En primer lugar, en los procesos de movimiento se construyen (o defienden) espacios propios organizados según conceptos y prácticas contra-hegemónicas de la democracia (basadas en un cuestionamiento a la democracia representativa y al Estado liberal), de la autonomía (frente a partidos, financieras, gobiernos, etc.) y del desarrollo (desde la crítica al economicismo y la mercantilización).

De esta forma, diferentes movimientos sociales contemporáneos pueden convertirse en laboratorios para la construcción (o consolidación) de prácticas, saberes y relaciones sociales (parcialmente) no-capitalistas, dentro y en contra del capitalismo neoliberal.

Esto lleva a la elaboración de respuestas concretas y prácticas a las consecuencias de las crisis[22], y de otro lado, permiten la emergencia de los llamados movimientos sociales prefigurativos que en sus formas de organización y acciones ya reflejan (normalmente de manera parcial, desde su propia lucha) transformaciones más profundas y posibles de la sociedad[23].

En algunos casos, la acumulación de movilizaciones sociales y de construcción de prácticas y lenguajes alternativos en un determinado espacio geo-histórico puede llegar a desestabilizar el orden existente. Es en estos momentos, como plantean Zibechi  y aquí Lao y Tapia, que los movimientos logran convertirse en movimientos societales, en los cuales las estructuras, discursos y subjetividades que dan forma y orden a la sociedad se ponen en movimiento en su conjunto — esto es a lo que Tapia llama la apertura del tiempo histórico—. Y en este proceso está la posibilidad de construir alternativas que superan, desbordan y transforman la modernidad-capitalista-colonial-patriarcal-imperial.

La combinación de estas dimensiones prefigurativas y societales permite pensar y creer en mundos radicalmente distintos a los actuales, en los cuales las crisis mencionadas podrían ser superadas. El caso latinoamericano, sin embargo, refleja las enormes dificultades de convertir esta noción de «otro mundo posible» en realidad. Sin lugar a duda, los movimientos societales y prefigurativos de Nuestra América han generado cambios profundos y propuestas de organizar nuestras sociedades de manera distinta.

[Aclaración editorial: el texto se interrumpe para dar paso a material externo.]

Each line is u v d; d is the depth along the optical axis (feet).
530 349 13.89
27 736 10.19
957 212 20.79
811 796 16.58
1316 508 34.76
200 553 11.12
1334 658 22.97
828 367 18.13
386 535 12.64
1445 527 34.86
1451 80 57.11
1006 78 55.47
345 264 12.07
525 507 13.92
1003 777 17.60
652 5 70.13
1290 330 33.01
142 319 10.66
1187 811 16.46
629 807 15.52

Han permitido la acumulación de propuestas concretas de cambios de política en el continente, desde nociones como el Estado plurinacional, la interculturalidad (ver Walsh aquí), el postextractivismo, el Estado laico, la economía solidaria, prácticas de democracia participativa o directa, etc.

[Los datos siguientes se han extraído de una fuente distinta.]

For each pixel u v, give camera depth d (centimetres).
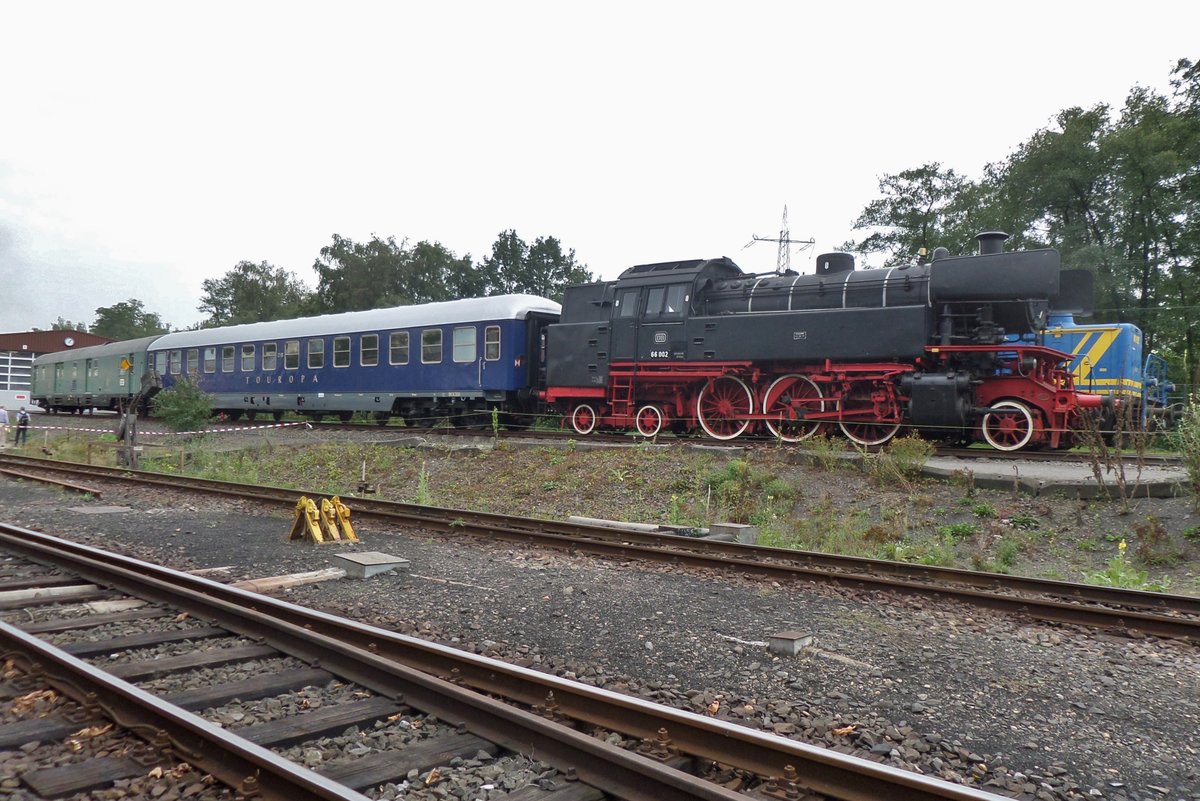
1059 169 3372
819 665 535
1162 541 970
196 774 349
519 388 2061
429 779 353
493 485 1529
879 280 1548
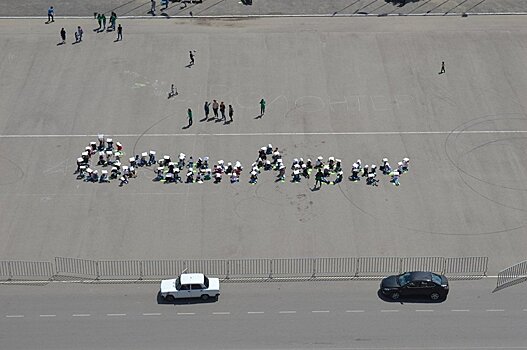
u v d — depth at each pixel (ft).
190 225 252.83
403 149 285.43
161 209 259.19
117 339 214.69
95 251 243.19
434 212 257.75
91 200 262.88
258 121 299.38
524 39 345.31
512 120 299.99
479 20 358.23
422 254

También han desembocado en procesos concretos de políticas transformadoras, con las Asambleas Constituyentes de Bolivia y Ecuador quizás como punto máximo. Pero de allí, las correlaciones de fuerzas, y quizás las lógicas del Estado, no han permitido la materialización de este otro mundo soñado y propuesto por los movimientos.

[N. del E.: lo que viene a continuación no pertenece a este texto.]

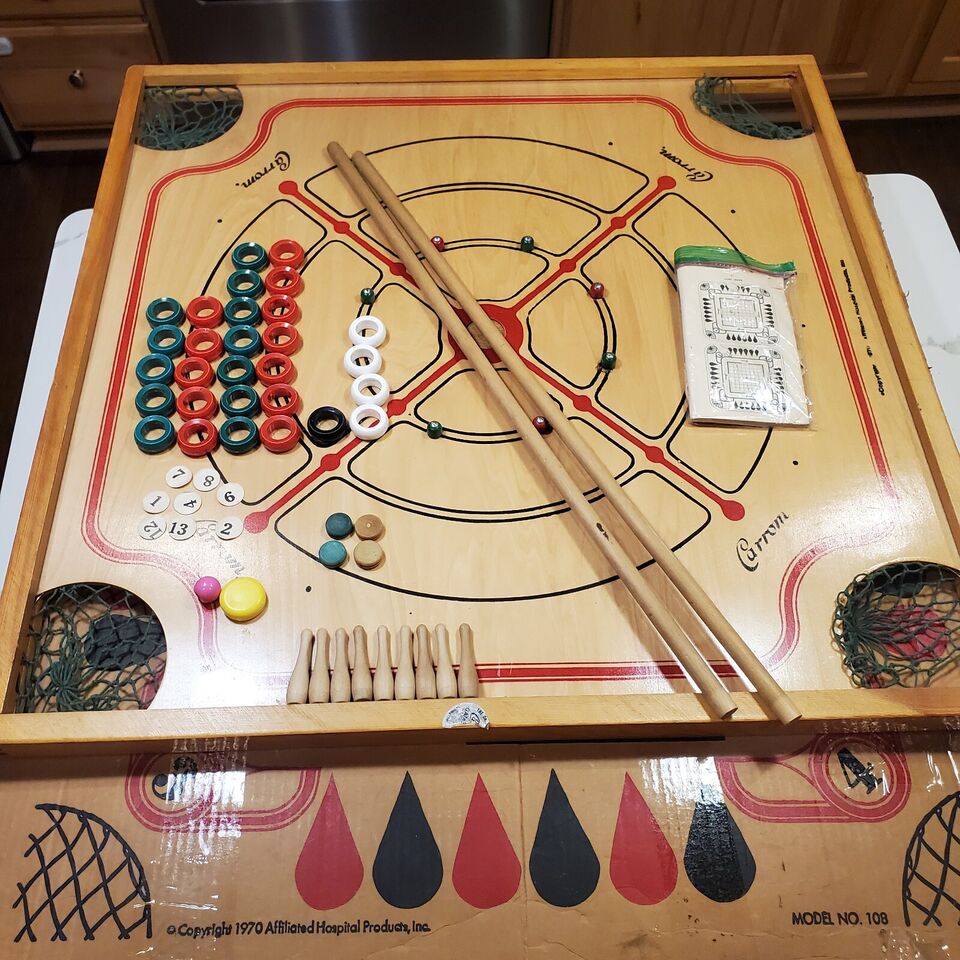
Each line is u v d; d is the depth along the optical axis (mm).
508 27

A nuestro modo de ver, de allí surgen cuestiones importantes a considerar cuando hablamos de la capacidad transformadora real de los movimientos sociales. En primer lugar, cuando hablamos de los movimientos prefigurativos no estamos diciendo que los espacios propios de los movimientos serían perfectos y libres de opresiones. Pues los movimientos sociales emergentes provienen de una realidad social en la que existen desigualdades, opresiones, discursos, personalismos, luchas por el poder y prácticas políticas hegemónicas, todo lo cual se reproduce dentro de ellos.

Además, los movimientos son parte de procesos históricos en los cuales poblaciones subalternizadas renegocian su inserción en las sociedades, Estados y el mercado como sujetos propios, en los cuales la fuerza (y la violencia) ha jugado un papel fundamental, ya que ha sido a menudo una condición para ser tomados en cuenta (Chatterjee 2007)24.

No obstante, sostenemos que dentro los movimientos y sus espacios sociales existen mejores condiciones para la innovación social que en otros espacios de producción social de la realidad, debido a la mayor sensibilidad a la opresión, el mayor grado de libertad de pensamiento, y la necesidad más grande de cambio, solidaridad y justicia en las periferias del sistema social.

En segundo lugar, y vinculado con ello, para que los movimientos puedan generar alternativas viables para la realidad, tienen que superar y desbordar las luchas en que han nacido. Es decir, si las dominaciones y crisis son múltiples e interseccionadas, es necesario que las luchas y movimientos también lo sean, lo cual justamente implica el enfrentamiento con las estructuras y prácticas opresivas y discriminatorias dentro de los movimientos (la colonialidad dentro del movimiento feminista, el patriarcado dentro del movimiento indígena, etc.).

Lilian Celiberti advierte, en este sentido, contra el riesgo de seguir pensando las alternativas desde totalidades, es decir, una cosmovisión (la indígena) como totalidad confrontada con otra totalidad, como la cosmovisión occidental; mientras que Walsh hace visible el riesgo de agrupar todas las diversidades como iguales. Argumenta que no lo son, ya que expresan diferentes «pisos» de opresión, lo que nos coloca en la urgencia de identificar las raíces distintas y ver sus formas de conexión.

La emergencia de subjetividades políticas interseccionales, como el feminismo comunitario o afro (aquí presente en los aportes de Muñoz, Huanca y Galdames) son un paso interesante en esta dirección, pero el propio Encuentro (y fundamentalmente el taller final de este último) evidencian que hay mucho camino por recorrer. Para ello, una reflexión más seria y continua sobre cómo se retroalimentan, viajan y atraviesan imaginarios, propuestas, críticas y prácticas entre los distintos movimientos (como aquí propone el Equipo de Sidestreaming Feminisms) es indispensable.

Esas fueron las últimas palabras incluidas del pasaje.